Right now, I'm taking a break from recording. Yes, Matthew Clark is here with his traveling recording equipment ("Where did you record?" - "Suitcase Studio," I reply.) It can be quite exhausting to record, and though I've been looking forward to it for quite some time, in some ways I'm looking forward to it being completed. I don't dislike recording altogether, but I don't love the way it has you look at your music, with a painfully critical ear, making you nervous and overly conscious over every single note that escapes your mouth. I miss more guitar chords and squeak out more off-notes than usual. Yes, I prefer house concerts and living room praise choruses and shower-singing.
Yet, I've also discovered something else today, that recording is like a spiritual discipline.

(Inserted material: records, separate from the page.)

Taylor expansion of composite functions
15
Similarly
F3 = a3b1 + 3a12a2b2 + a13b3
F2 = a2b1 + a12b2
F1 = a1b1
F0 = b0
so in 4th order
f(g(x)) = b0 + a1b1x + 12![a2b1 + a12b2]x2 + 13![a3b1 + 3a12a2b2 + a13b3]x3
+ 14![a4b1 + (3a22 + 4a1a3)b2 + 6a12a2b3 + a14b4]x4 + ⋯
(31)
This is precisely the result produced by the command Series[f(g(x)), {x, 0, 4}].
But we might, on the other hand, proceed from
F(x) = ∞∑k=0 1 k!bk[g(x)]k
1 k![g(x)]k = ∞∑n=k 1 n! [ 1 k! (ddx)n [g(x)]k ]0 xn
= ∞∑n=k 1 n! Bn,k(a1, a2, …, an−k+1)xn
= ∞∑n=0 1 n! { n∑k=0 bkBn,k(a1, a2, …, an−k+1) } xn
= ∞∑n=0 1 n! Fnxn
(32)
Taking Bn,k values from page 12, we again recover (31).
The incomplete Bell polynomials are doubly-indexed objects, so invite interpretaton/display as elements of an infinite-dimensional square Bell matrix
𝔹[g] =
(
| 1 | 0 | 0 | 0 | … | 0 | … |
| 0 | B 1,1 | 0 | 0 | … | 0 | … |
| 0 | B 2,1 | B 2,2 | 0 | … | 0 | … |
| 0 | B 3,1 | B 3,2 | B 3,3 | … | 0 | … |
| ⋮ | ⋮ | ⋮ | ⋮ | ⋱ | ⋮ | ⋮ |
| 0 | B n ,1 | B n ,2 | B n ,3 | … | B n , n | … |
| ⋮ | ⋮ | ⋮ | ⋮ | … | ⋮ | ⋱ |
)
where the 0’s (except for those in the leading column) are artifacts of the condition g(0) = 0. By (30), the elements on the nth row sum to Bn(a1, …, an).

Not in the sense that you are doing it all the time, but in the sense that sometimes you don't want to; it is hard, and it is necessary. Matthew said today that when we write songs and play them live, they are developing... changing and forming into their best form. Then, we are ready to record them, to make them solid and complete. They've been tried and tested, and so we need to do "finish" them (though they live on and on and we continue to play them over and over and over...) This helps us even move on in writing more, to change and grow, to see new experiences through the lense of song-writing. I can often feel an experience even more fully by putting it into a song, singing it over and over makes it even more real to me.
I am resting right now, as Jeff is in there putting drum tracks over my vocals and guitar. Matthew will go home and add some bass, some harmony vocals, etc.
Together, we'll make this music complete. What's best about recording is the togetherness of it all. I need Matthew; I need Jeff. We do this together.